**Text passage:**
· · ·
Speaker Vector#

This tutorial is available as an IPython notebook at malaya-speech/example/speaker-vector.

This module is language independent, so it save to use on different languages. Pretrained models trained on multilanguages.

This is an application of malaya-speech Pipeline, read more about malaya-speech Pipeline at malaya-speech/example/pipeline.

[1]:
import os

os.environ['CUDA_VISIBLE_DEVICES'] = ''
[2]:
from malaya_speech import Pipeline
import malaya_speech
import numpy as np
`pyaudio` is not available, `malaya_speech.streaming.stream` is not able to use.
[3]:
import logging

logging.basicConfig(level=logging.INFO)

List available deep model#

[4]:
malaya_speech.speaker_vector.available_model()
INFO:malaya_speech.speaker_vector:tested on VoxCeleb2 test set. Lower EER is better.
· · ·
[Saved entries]
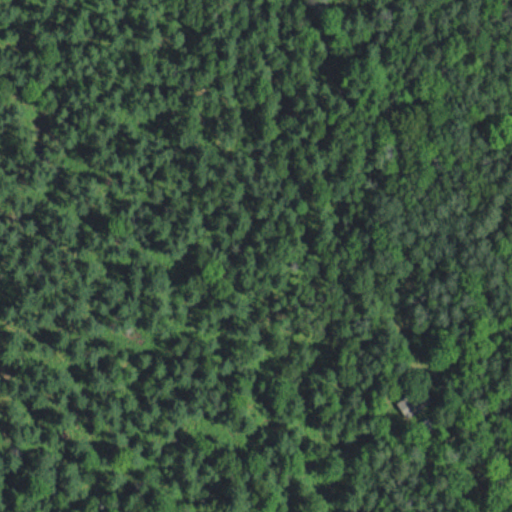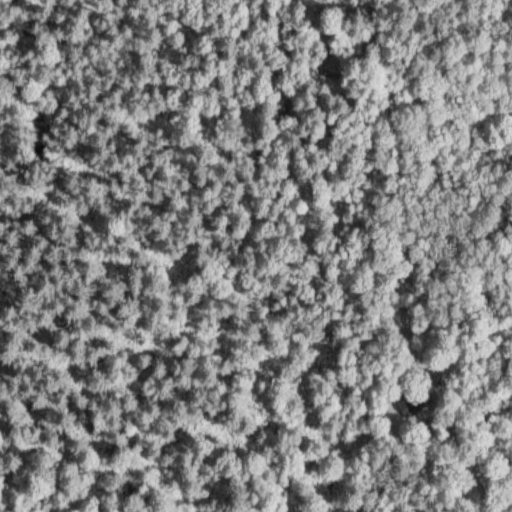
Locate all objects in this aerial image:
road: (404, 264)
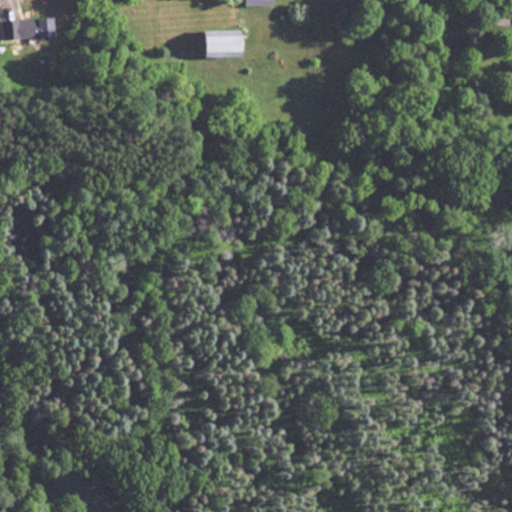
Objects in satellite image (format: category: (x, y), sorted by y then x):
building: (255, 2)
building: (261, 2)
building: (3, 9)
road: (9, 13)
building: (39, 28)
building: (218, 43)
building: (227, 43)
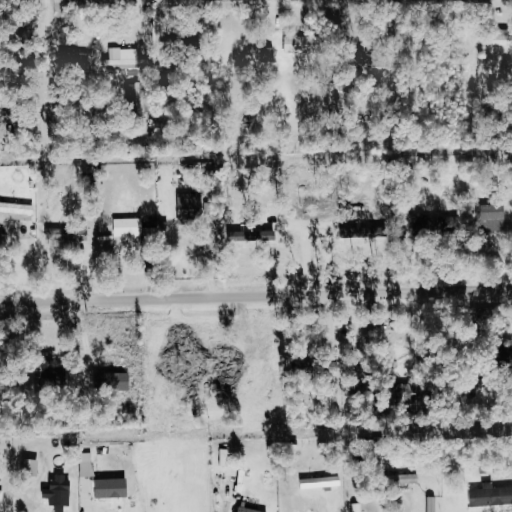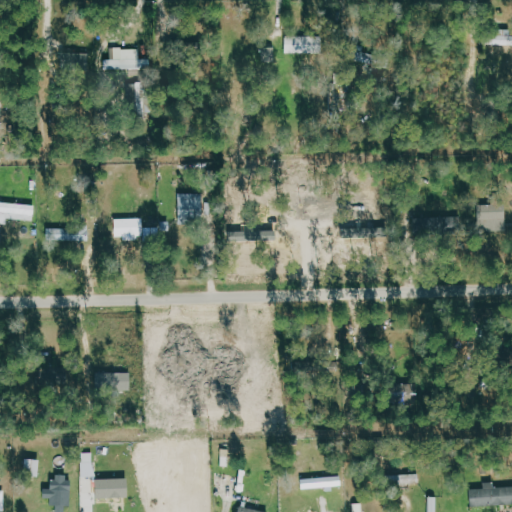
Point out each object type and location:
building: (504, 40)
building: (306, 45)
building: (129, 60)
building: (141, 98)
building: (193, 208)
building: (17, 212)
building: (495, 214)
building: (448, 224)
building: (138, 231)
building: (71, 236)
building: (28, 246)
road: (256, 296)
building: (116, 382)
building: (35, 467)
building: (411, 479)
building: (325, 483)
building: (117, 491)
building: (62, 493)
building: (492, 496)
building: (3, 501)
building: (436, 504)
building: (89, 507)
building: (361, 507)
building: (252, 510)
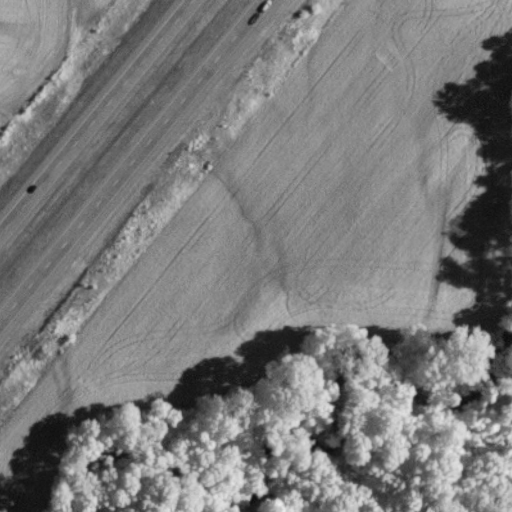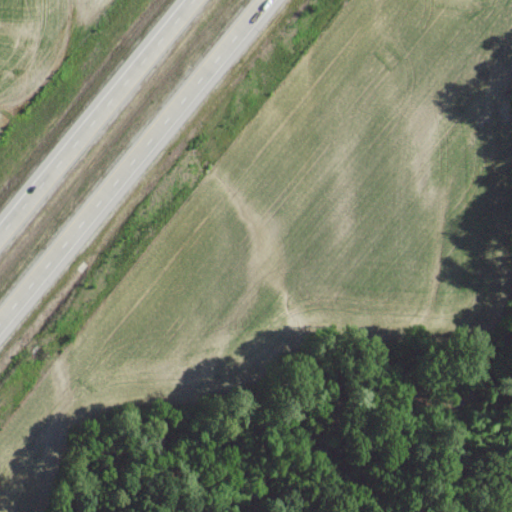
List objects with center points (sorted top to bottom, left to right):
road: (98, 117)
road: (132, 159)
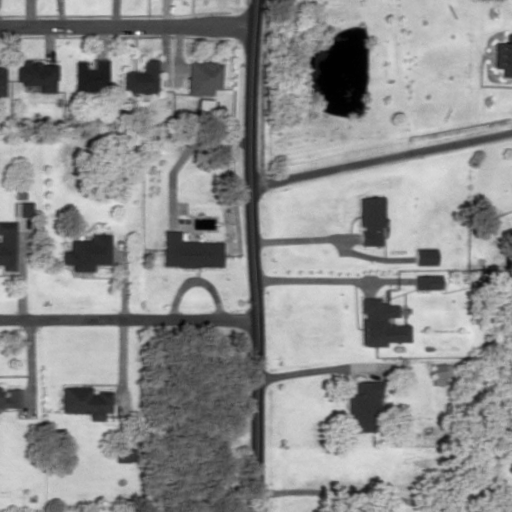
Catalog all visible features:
· · ·
**What you will do:**
[a] In the speaker vector tutorial, which test set were the pretrained models tested on?
[b] Continue the speaker vector tutorial from the point where it stops.
None of the work here depends on the entries.

**Expected outputs:**
[a] The VoxCeleb2 test set.

[b]
INFO:malaya_speech.speaker_vector:download the test set at https://github.com/huseinzol05/malaya-speech/tree/master/data/voxceleb
[4]:
Size (MB) Quantized Size (MB) Embedding Size EER
deep-speaker 96.7 24.40 512.0 0.21870
vggvox-v1 70.8 17.70 1024.0 0.13944
vggvox-v2 43.2 7.92 512.0 0.04460
conformer-base 99.4 27.20 512.0 0.06938
conformer-tiny 20.3 6.21 512.0 0.08687

Smaller EER the better model is.

Load deep model#

def deep_model(model: str = 'vggvox-v2', quantized: bool = False, **kwargs):
    """
    Load Speaker2Vec model.

    Parameters
    ----------
    model : str, optional (default='speakernet')
        Check available models at `malaya_speech.speaker_vector.available_model()`.
    quantized : bool, optional (default=False)
        if True, will load 8-bit quantized model.
        Quantized model not necessary faster, totally depends on the machine.

    Returns
    -------
    result : malaya_speech.supervised.classification.load function
    """
[4]:
model = malaya_speech.speaker_vector.deep_model('conformer-base')
2023-01-27 23:13:07.304958: I tensorflow/core/platform/cpu_feature_guard.cc:142] This TensorFlow binary is optimized with oneAPI Deep Neural Network Library (oneDNN) to use the following CPU instructions in performance-critical operations:  AVX2 FMA
To enable them in other operations, rebuild TensorFlow with the appropriate compiler flags.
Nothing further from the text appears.